*How to complete this task:*
Starting at the beginning of the records below and stopping after the line that contains "If I wanted to", copy out every line verbatim, but leave the pictures out.

*Data:*

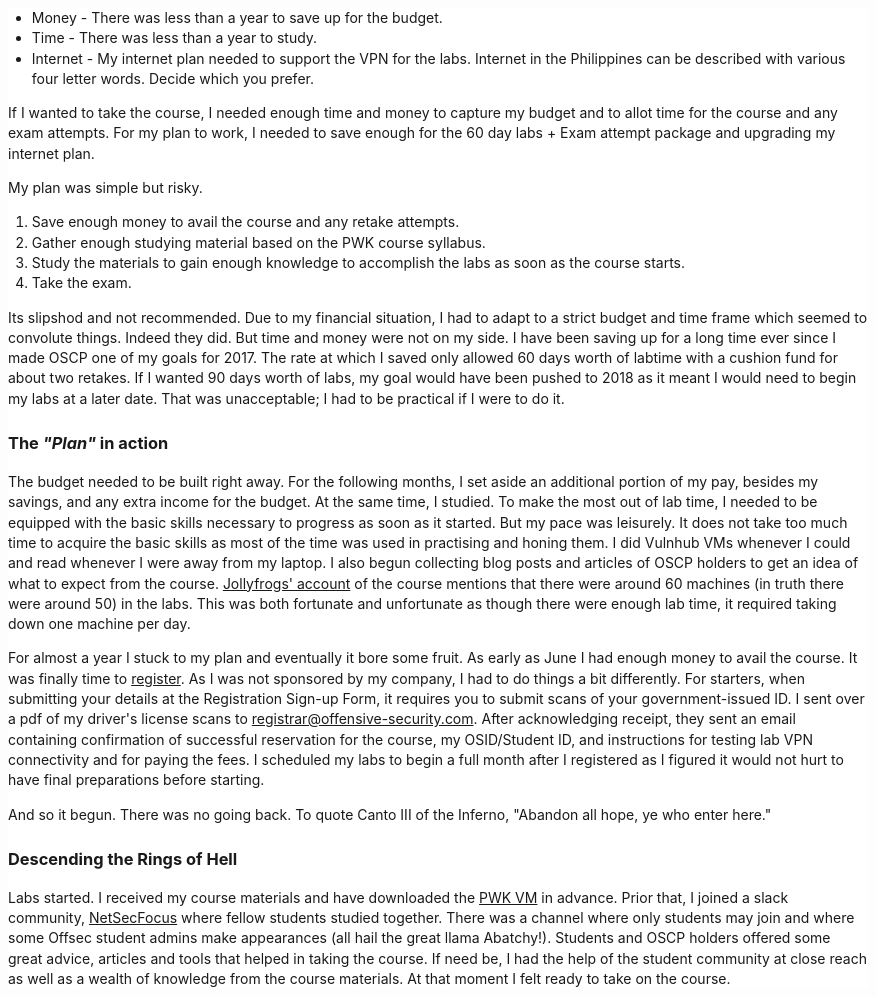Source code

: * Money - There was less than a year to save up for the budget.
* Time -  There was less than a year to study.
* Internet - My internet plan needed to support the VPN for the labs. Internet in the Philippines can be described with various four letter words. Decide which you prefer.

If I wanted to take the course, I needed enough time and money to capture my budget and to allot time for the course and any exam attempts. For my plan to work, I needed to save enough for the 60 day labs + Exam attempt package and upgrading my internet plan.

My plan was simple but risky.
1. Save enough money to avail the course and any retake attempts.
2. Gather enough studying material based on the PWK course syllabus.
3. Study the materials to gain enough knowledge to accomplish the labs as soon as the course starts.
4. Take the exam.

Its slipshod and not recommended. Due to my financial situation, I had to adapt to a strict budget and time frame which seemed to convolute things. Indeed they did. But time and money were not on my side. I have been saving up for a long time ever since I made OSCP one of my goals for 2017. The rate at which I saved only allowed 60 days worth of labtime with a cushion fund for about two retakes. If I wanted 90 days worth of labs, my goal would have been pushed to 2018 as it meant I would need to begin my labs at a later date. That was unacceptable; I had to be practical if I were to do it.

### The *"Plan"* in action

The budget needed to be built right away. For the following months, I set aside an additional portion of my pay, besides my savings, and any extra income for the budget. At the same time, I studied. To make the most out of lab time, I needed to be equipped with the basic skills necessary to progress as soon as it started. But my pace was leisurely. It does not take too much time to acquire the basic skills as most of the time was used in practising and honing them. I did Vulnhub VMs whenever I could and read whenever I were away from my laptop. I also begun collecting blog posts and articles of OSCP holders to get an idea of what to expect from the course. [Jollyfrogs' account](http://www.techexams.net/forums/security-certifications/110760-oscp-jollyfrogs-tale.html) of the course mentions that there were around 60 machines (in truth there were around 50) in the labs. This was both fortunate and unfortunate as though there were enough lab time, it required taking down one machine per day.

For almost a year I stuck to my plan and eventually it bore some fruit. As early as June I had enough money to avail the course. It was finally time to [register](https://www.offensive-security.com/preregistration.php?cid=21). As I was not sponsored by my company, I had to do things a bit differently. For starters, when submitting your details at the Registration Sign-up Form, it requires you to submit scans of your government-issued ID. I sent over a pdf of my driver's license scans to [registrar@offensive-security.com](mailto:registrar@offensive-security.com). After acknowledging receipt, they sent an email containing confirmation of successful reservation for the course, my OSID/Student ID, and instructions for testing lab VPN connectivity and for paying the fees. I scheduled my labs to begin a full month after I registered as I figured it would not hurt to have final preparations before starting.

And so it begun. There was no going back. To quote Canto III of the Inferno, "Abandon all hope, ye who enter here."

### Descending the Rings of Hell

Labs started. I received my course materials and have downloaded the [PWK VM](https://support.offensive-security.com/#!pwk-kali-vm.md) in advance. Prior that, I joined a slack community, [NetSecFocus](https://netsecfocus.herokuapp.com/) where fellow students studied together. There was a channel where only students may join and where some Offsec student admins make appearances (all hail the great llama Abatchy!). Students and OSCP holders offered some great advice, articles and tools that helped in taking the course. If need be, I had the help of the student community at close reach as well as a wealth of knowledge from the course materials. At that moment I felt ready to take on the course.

*Completed task:*
Source code

: * Money - There was less than a year to save up for the budget.
* Time -  There was less than a year to study.
* Internet - My internet plan needed to support the VPN for the labs. Internet in the Philippines can be described with various four letter words. Decide which you prefer.

If I wanted to take the course, I needed enough time and money to capture my budget and to allot time for the course and any exam attempts. For my plan to work, I needed to save enough for the 60 day labs + Exam attempt package and upgrading my internet plan.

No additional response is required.